#### Problem requirements:
Each entry must be restated word for word, with nothing omitted.
======== Records shown ========
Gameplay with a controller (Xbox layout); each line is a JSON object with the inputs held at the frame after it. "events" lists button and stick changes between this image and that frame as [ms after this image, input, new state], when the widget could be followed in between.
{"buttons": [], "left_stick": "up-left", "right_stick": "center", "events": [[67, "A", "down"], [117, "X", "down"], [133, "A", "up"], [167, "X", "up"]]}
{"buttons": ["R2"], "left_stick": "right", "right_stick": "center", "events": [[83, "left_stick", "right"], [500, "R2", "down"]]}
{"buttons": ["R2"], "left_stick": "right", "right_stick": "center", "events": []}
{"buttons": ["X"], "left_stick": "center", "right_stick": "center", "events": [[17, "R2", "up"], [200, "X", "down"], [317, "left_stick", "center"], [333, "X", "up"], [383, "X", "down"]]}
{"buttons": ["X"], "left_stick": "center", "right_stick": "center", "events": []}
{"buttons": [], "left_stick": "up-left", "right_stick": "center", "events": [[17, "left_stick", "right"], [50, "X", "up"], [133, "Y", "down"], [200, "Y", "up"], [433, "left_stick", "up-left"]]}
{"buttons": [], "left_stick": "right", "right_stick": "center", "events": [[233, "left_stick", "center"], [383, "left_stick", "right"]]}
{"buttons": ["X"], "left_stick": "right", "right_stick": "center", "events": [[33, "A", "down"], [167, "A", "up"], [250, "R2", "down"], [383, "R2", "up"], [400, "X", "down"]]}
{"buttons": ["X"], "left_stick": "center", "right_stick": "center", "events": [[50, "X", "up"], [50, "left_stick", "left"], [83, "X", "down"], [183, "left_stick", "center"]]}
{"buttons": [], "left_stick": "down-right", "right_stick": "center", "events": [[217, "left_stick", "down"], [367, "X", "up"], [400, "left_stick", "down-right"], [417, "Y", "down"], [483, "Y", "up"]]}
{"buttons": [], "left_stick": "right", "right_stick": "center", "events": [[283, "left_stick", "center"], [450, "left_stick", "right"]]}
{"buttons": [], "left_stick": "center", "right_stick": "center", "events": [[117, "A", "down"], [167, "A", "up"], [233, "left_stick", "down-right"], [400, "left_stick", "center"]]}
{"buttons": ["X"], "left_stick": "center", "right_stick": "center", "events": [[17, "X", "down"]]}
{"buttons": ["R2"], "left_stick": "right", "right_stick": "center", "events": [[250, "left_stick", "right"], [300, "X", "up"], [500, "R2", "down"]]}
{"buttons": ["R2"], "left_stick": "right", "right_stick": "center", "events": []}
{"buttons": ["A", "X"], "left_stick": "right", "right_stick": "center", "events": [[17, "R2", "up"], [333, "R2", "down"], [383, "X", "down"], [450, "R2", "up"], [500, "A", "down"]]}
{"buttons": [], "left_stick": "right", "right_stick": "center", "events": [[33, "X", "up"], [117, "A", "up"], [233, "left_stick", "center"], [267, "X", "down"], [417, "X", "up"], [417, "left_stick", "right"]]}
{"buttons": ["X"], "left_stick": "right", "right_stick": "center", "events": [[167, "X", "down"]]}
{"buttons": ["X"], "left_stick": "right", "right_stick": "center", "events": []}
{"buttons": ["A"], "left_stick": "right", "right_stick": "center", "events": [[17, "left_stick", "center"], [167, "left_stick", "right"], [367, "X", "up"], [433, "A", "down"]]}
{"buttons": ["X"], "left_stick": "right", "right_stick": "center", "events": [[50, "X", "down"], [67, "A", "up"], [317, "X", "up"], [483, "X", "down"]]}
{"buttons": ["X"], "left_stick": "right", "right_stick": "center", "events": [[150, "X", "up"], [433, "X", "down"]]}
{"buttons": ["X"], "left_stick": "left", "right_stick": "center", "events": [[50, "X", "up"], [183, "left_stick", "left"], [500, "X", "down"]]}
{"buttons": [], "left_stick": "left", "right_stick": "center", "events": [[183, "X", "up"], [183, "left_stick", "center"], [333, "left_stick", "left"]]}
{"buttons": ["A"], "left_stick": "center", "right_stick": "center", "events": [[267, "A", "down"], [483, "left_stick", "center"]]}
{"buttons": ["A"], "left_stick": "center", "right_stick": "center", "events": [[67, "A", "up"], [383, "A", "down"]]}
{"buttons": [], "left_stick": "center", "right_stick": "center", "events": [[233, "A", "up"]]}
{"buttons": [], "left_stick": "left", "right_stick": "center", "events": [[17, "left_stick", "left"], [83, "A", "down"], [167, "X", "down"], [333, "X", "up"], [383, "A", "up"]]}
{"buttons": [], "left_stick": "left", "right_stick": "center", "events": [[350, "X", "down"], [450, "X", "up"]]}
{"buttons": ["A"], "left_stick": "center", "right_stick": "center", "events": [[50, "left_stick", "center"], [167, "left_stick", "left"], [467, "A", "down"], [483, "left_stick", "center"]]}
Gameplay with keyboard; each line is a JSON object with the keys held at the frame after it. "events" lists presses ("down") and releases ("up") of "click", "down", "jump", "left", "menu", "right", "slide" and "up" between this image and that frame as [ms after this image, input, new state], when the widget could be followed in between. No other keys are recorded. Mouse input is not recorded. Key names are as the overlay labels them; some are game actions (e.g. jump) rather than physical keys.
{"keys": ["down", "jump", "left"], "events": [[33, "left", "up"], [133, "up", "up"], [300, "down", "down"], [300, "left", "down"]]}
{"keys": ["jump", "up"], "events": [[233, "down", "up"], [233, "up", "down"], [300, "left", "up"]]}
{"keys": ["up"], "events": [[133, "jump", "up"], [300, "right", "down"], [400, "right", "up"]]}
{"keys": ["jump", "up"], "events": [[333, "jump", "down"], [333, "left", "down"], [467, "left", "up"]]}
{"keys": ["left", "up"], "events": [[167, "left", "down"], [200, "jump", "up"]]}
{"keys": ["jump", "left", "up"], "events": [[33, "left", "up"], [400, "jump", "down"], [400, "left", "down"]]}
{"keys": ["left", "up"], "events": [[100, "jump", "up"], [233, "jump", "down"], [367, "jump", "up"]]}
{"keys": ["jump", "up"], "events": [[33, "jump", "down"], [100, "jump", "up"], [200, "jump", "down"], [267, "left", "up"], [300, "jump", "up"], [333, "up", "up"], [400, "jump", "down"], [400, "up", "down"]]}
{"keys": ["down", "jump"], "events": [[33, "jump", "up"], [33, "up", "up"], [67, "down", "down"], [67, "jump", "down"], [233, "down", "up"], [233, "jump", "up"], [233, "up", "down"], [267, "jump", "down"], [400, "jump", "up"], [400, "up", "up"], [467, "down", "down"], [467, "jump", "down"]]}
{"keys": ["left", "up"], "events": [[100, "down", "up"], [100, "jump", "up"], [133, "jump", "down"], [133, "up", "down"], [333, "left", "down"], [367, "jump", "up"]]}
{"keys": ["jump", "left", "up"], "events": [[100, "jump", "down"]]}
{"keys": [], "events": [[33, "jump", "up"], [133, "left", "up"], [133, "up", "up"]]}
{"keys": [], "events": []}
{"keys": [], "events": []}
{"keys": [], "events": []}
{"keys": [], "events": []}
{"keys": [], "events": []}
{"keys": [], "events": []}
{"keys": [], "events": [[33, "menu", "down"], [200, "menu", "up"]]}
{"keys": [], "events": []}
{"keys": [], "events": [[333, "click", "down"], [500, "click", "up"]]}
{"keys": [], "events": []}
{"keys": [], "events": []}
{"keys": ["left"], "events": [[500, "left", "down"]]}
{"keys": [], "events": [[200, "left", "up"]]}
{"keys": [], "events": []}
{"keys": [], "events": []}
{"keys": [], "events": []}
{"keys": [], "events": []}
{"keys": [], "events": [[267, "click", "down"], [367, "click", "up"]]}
========
#### Written solution:
Gameplay with a controller (Xbox layout); each line is a JSON object with the inputs held at the frame after it. "events" lists button and stick changes between this image and that frame as [ms after this image, input, new state], when the widget could be followed in between.
{"buttons": [], "left_stick": "up-left", "right_stick": "center", "events": [[67, "A", "down"], [117, "X", "down"], [133, "A", "up"], [167, "X", "up"]]}
{"buttons": ["R2"], "left_stick": "right", "right_stick": "center", "events": [[83, "left_stick", "right"], [500, "R2", "down"]]}
{"buttons": ["R2"], "left_stick": "right", "right_stick": "center", "events": []}
{"buttons": ["X"], "left_stick": "center", "right_stick": "center", "events": [[17, "R2", "up"], [200, "X", "down"], [317, "left_stick", "center"], [333, "X", "up"], [383, "X", "down"]]}
{"buttons": ["X"], "left_stick": "center", "right_stick": "center", "events": []}
{"buttons": [], "left_stick": "up-left", "right_stick": "center", "events": [[17, "left_stick", "right"], [50, "X", "up"], [133, "Y", "down"], [200, "Y", "up"], [433, "left_stick", "up-left"]]}
{"buttons": [], "left_stick": "right", "right_stick": "center", "events": [[233, "left_stick", "center"], [383, "left_stick", "right"]]}
{"buttons": ["X"], "left_stick": "right", "right_stick": "center", "events": [[33, "A", "down"], [167, "A", "up"], [250, "R2", "down"], [383, "R2", "up"], [400, "X", "down"]]}
{"buttons": ["X"], "left_stick": "center", "right_stick": "center", "events": [[50, "X", "up"], [50, "left_stick", "left"], [83, "X", "down"], [183, "left_stick", "center"]]}
{"buttons": [], "left_stick": "down-right", "right_stick": "center", "events": [[217, "left_stick", "down"], [367, "X", "up"], [400, "left_stick", "down-right"], [417, "Y", "down"], [483, "Y", "up"]]}
{"buttons": [], "left_stick": "right", "right_stick": "center", "events": [[283, "left_stick", "center"], [450, "left_stick", "right"]]}
{"buttons": [], "left_stick": "center", "right_stick": "center", "events": [[117, "A", "down"], [167, "A", "up"], [233, "left_stick", "down-right"], [400, "left_stick", "center"]]}
{"buttons": ["X"], "left_stick": "center", "right_stick": "center", "events": [[17, "X", "down"]]}
{"buttons": ["R2"], "left_stick": "right", "right_stick": "center", "events": [[250, "left_stick", "right"], [300, "X", "up"], [500, "R2", "down"]]}
{"buttons": ["R2"], "left_stick": "right", "right_stick": "center", "events": []}
{"buttons": ["A", "X"], "left_stick": "right", "right_stick": "center", "events": [[17, "R2", "up"], [333, "R2", "down"], [383, "X", "down"], [450, "R2", "up"], [500, "A", "down"]]}
{"buttons": [], "left_stick": "right", "right_stick": "center", "events": [[33, "X", "up"], [117, "A", "up"], [233, "left_stick", "center"], [267, "X", "down"], [417, "X", "up"], [417, "left_stick", "right"]]}
{"buttons": ["X"], "left_stick": "right", "right_stick": "center", "events": [[167, "X", "down"]]}
{"buttons": ["X"], "left_stick": "right", "right_stick": "center", "events": []}
{"buttons": ["A"], "left_stick": "right", "right_stick": "center", "events": [[17, "left_stick", "center"], [167, "left_stick", "right"], [367, "X", "up"], [433, "A", "down"]]}
{"buttons": ["X"], "left_stick": "right", "right_stick": "center", "events": [[50, "X", "down"], [67, "A", "up"], [317, "X", "up"], [483, "X", "down"]]}
{"buttons": ["X"], "left_stick": "right", "right_stick": "center", "events": [[150, "X", "up"], [433, "X", "down"]]}
{"buttons": ["X"], "left_stick": "left", "right_stick": "center", "events": [[50, "X", "up"], [183, "left_stick", "left"], [500, "X", "down"]]}
{"buttons": [], "left_stick": "left", "right_stick": "center", "events": [[183, "X", "up"], [183, "left_stick", "center"], [333, "left_stick", "left"]]}
{"buttons": ["A"], "left_stick": "center", "right_stick": "center", "events": [[267, "A", "down"], [483, "left_stick", "center"]]}
{"buttons": ["A"], "left_stick": "center", "right_stick": "center", "events": [[67, "A", "up"], [383, "A", "down"]]}
{"buttons": [], "left_stick": "center", "right_stick": "center", "events": [[233, "A", "up"]]}
{"buttons": [], "left_stick": "left", "right_stick": "center", "events": [[17, "left_stick", "left"], [83, "A", "down"], [167, "X", "down"], [333, "X", "up"], [383, "A", "up"]]}
{"buttons": [], "left_stick": "left", "right_stick": "center", "events": [[350, "X", "down"], [450, "X", "up"]]}
{"buttons": ["A"], "left_stick": "center", "right_stick": "center", "events": [[50, "left_stick", "center"], [167, "left_stick", "left"], [467, "A", "down"], [483, "left_stick", "center"]]}
Gameplay with keyboard; each line is a JSON object with the keys held at the frame after it. "events" lists presses ("down") and releases ("up") of "click", "down", "jump", "left", "menu", "right", "slide" and "up" between this image and that frame as [ms after this image, input, new state], when the widget could be followed in between. No other keys are recorded. Mouse input is not recorded. Key names are as the overlay labels them; some are game actions (e.g. jump) rather than physical keys.
{"keys": ["down", "jump", "left"], "events": [[33, "left", "up"], [133, "up", "up"], [300, "down", "down"], [300, "left", "down"]]}
{"keys": ["jump", "up"], "events": [[233, "down", "up"], [233, "up", "down"], [300, "left", "up"]]}
{"keys": ["up"], "events": [[133, "jump", "up"], [300, "right", "down"], [400, "right", "up"]]}
{"keys": ["jump", "up"], "events": [[333, "jump", "down"], [333, "left", "down"], [467, "left", "up"]]}
{"keys": ["left", "up"], "events": [[167, "left", "down"], [200, "jump", "up"]]}
{"keys": ["jump", "left", "up"], "events": [[33, "left", "up"], [400, "jump", "down"], [400, "left", "down"]]}
{"keys": ["left", "up"], "events": [[100, "jump", "up"], [233, "jump", "down"], [367, "jump", "up"]]}
{"keys": ["jump", "up"], "events": [[33, "jump", "down"], [100, "jump", "up"], [200, "jump", "down"], [267, "left", "up"], [300, "jump", "up"], [333, "up", "up"], [400, "jump", "down"], [400, "up", "down"]]}
{"keys": ["down", "jump"], "events": [[33, "jump", "up"], [33, "up", "up"], [67, "down", "down"], [67, "jump", "down"], [233, "down", "up"], [233, "jump", "up"], [233, "up", "down"], [267, "jump", "down"], [400, "jump", "up"], [400, "up", "up"], [467, "down", "down"], [467, "jump", "down"]]}
{"keys": ["left", "up"], "events": [[100, "down", "up"], [100, "jump", "up"], [133, "jump", "down"], [133, "up", "down"], [333, "left", "down"], [367, "jump", "up"]]}
{"keys": ["jump", "left", "up"], "events": [[100, "jump", "down"]]}
{"keys": [], "events": [[33, "jump", "up"], [133, "left", "up"], [133, "up", "up"]]}
{"keys": [], "events": []}
{"keys": [], "events": []}
{"keys": [], "events": []}
{"keys": [], "events": []}
{"keys": [], "events": []}
{"keys": [], "events": []}
{"keys": [], "events": [[33, "menu", "down"], [200, "menu", "up"]]}
{"keys": [], "events": []}
{"keys": [], "events": [[333, "click", "down"], [500, "click", "up"]]}
{"keys": [], "events": []}
{"keys": [], "events": []}
{"keys": ["left"], "events": [[500, "left", "down"]]}
{"keys": [], "events": [[200, "left", "up"]]}
{"keys": [], "events": []}
{"keys": [], "events": []}
{"keys": [], "events": []}
{"keys": [], "events": []}
{"keys": [], "events": [[267, "click", "down"], [367, "click", "up"]]}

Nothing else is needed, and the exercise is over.